Closed epavel1 closed 1 month ago

epavel1 commented 3 months ago

In this issue, 2 files were added, namely 'ablation_study_predictor_variables.ipynb' and 'results_postprocess.txt'. The notebook visualizes various configurations of models and predictor variable sets to make a decision regarding the selection of predictor variables. A reduced number of predictor variables, denoted as lean, has been chosen. The exact selection is ["t2m_in", "slhf_in", "sshf_in", "sp_in", "z_in", "lsm_in", "t115_in", "t122_in", "t127_in", "t131_in", "t135_in", "fr_land_tar"]. The notebook itself serves as a more detailed documentation. The txt file contains the metric data visualized in the notebook. Based on the results, the best performing UNet and WGAN model were selected.
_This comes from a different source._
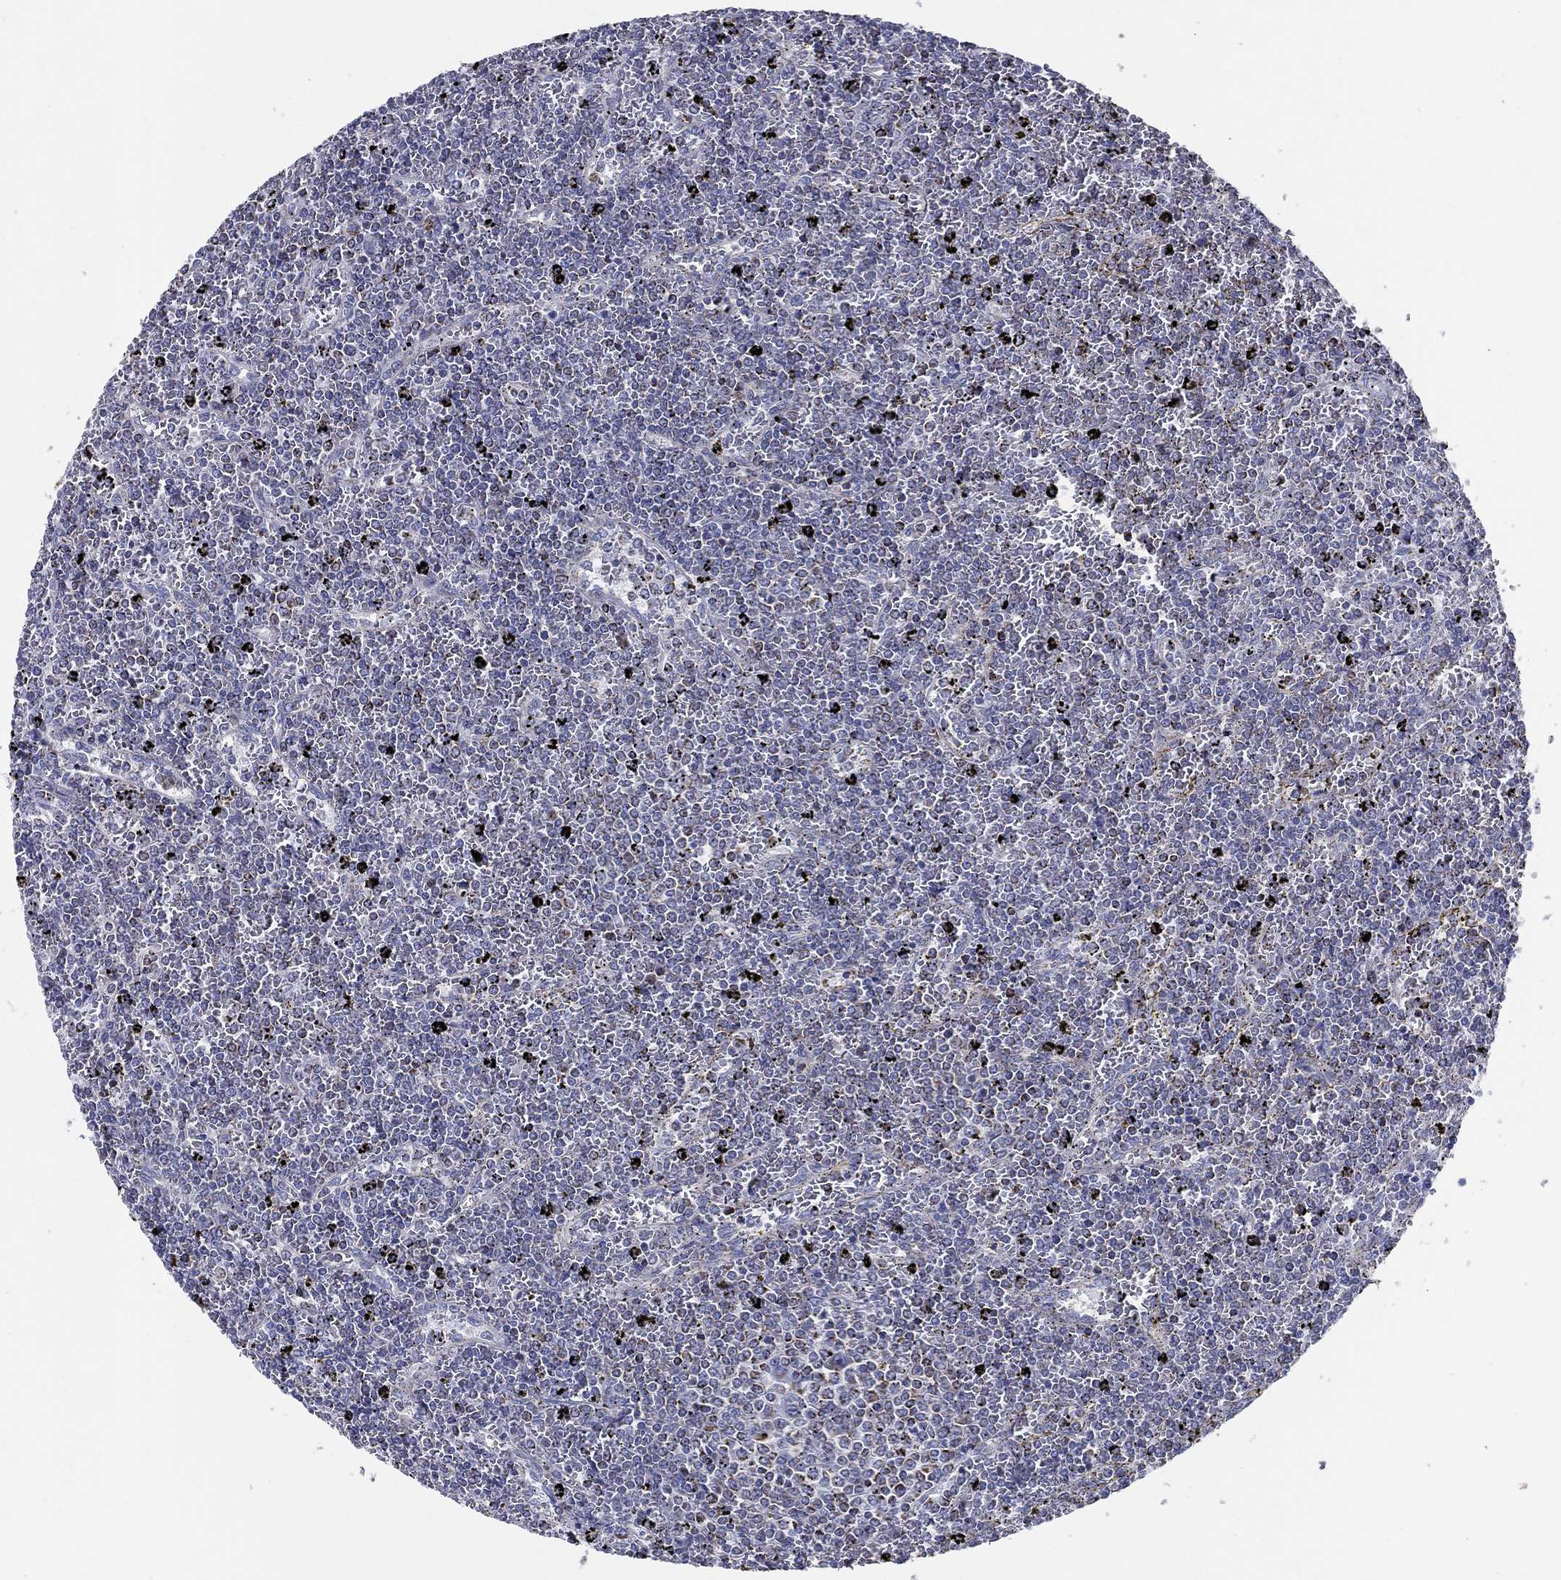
{"staining": {"intensity": "negative", "quantity": "none", "location": "none"}, "tissue": "lymphoma", "cell_type": "Tumor cells", "image_type": "cancer", "snomed": [{"axis": "morphology", "description": "Malignant lymphoma, non-Hodgkin's type, Low grade"}, {"axis": "topography", "description": "Spleen"}], "caption": "Immunohistochemical staining of human malignant lymphoma, non-Hodgkin's type (low-grade) displays no significant expression in tumor cells.", "gene": "SFXN1", "patient": {"sex": "female", "age": 77}}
The best achieving WGAN model achieves an rmse of 1.0409 K and a grad amplitude of 0.9478. The best achieving UNet model achieves an rmse of 1.0271 K and a grad amplitude of 0.8774. model_evaluation_season model_evaluation_year

mlangguth89 commented 1 month ago

grafik

For the transformer-based SwinIR-model however, the experiments without the 10m-wind components and the PBL height result into a slight degradation of the performance, mainly in terms of the RMSE. The averaged RMSE difference is about 0.015K which is small, but probably statistically significant.
A possible explanation is that transformers may scale better with an increased number of predictor variables, capturing better their interaction/correlation compared to ConvNets. Thus, it is probably good to stick to the original set of predictor varibales.